What Does Slippage Mean in a Forex EA?


An EA, or expert advisor, is automated trading software that an investor can use to make trades. Currency prices fluctuate very quickly, so the expert advisor's order may be received by the forex broker after the price has already changed. When the forex broker receives the order, it will fill the order at the new price, not the price that the advisor requested, producing price slippage.

Time Frame

Slippage usually occurs over a period of a few seconds, at most. For example, the dollar may be worth 82.20 yen one second, and 82.21 yen the next. If the trader purchases yen and holds the yen for a year, the change in the dollar-yen exchange rate for the year is likely to be much larger than the price slippage. The dollar might be worth 90 yen at the beginning of the year and 80 yen at the end, so buying back dollars at a rate of 80.01 yen isn't a big difference.

Market Events

A small amount of price slippage is normal at all times. If an unexpected situation comes about, such as a downgrade in a country's credit rating or a tidal wave, many traders will attempt to trade a nation's currency at the same time. There may be no currency traders who are willing to purchase one currency for a short time, leading to a large price gap and a sizable amount of price slippage. If Japan's majority party loses an election, the dollar-yen exchange rate may change from 82.20 yen to 82.70 yen in a single second. Because the expert advisor can operate without direct control by the trader, it may continue to make trades during a period of high price slippage.

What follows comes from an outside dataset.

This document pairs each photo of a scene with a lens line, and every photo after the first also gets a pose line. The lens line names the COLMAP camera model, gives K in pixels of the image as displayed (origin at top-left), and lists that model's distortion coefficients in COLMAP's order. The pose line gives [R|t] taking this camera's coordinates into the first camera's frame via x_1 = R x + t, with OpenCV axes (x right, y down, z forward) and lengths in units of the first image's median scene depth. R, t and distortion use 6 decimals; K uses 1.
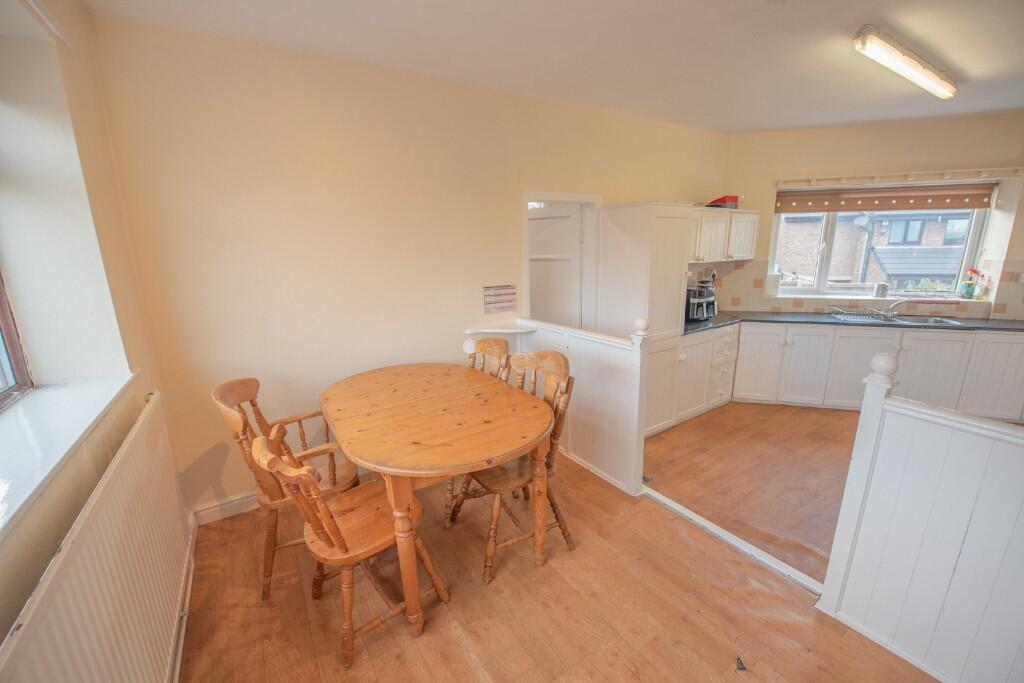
lens RADIAL K [[418.5, 0, 511.5], [0, 418.5, 338.7], [0, 0, 1]] dist [-0.001759, -0.000465]
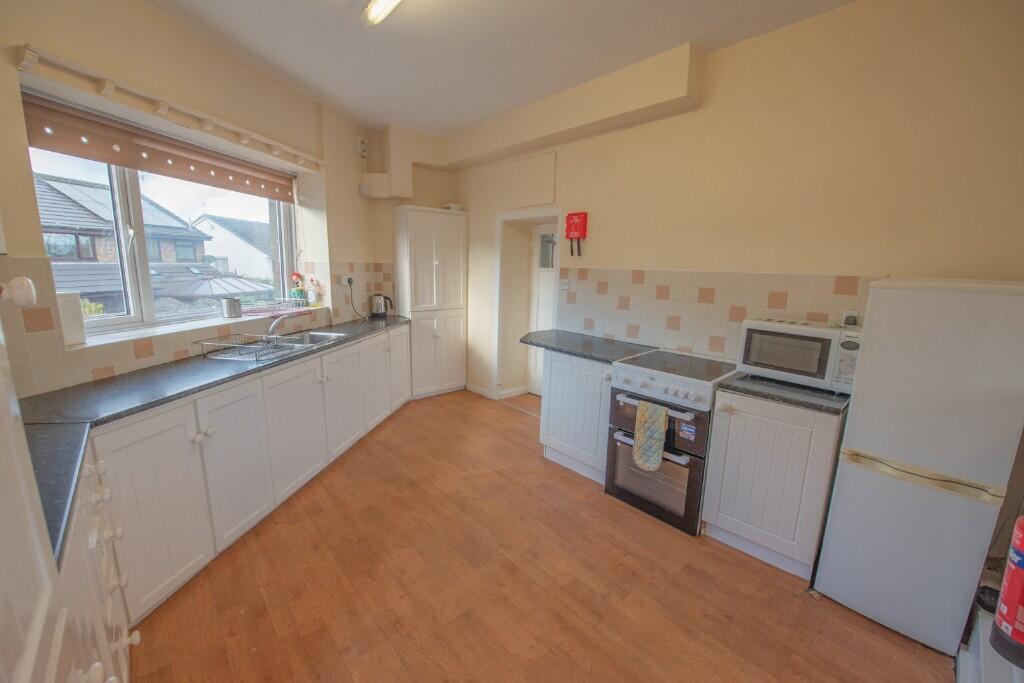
lens RADIAL K [[418.5, 0, 509.2], [0, 418.5, 341.8], [0, 0, 1]] dist [-0.001759, -0.000465]
pose [[-0.141166, -0.161816, 0.976672, 0.170409], [0.227835, 0.954760, 0.191117, -0.098107], [-0.963412, 0.249499, -0.097912, 0.706058]]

If an investor expects price slippage, he should adjust the expert advisor settings to use a strategy that involves less frequent, longer-term trades. A short-term currency trading strategy may produce a profit when the investor tests it against historical exchange rates with the expert advisor, and produce a loss when the expert advisor actually trades with the strategy, because of the effect of price slippage.


A forex broker can be penalized if high levels of price slippage occur. If the forex broker cannot provide a good reason for the occurrence of price slippage, the Commodity Futures Trading Commission may decide that the slippage was fraudulent, and order the forex broker to return the difference in currency prices to the investor.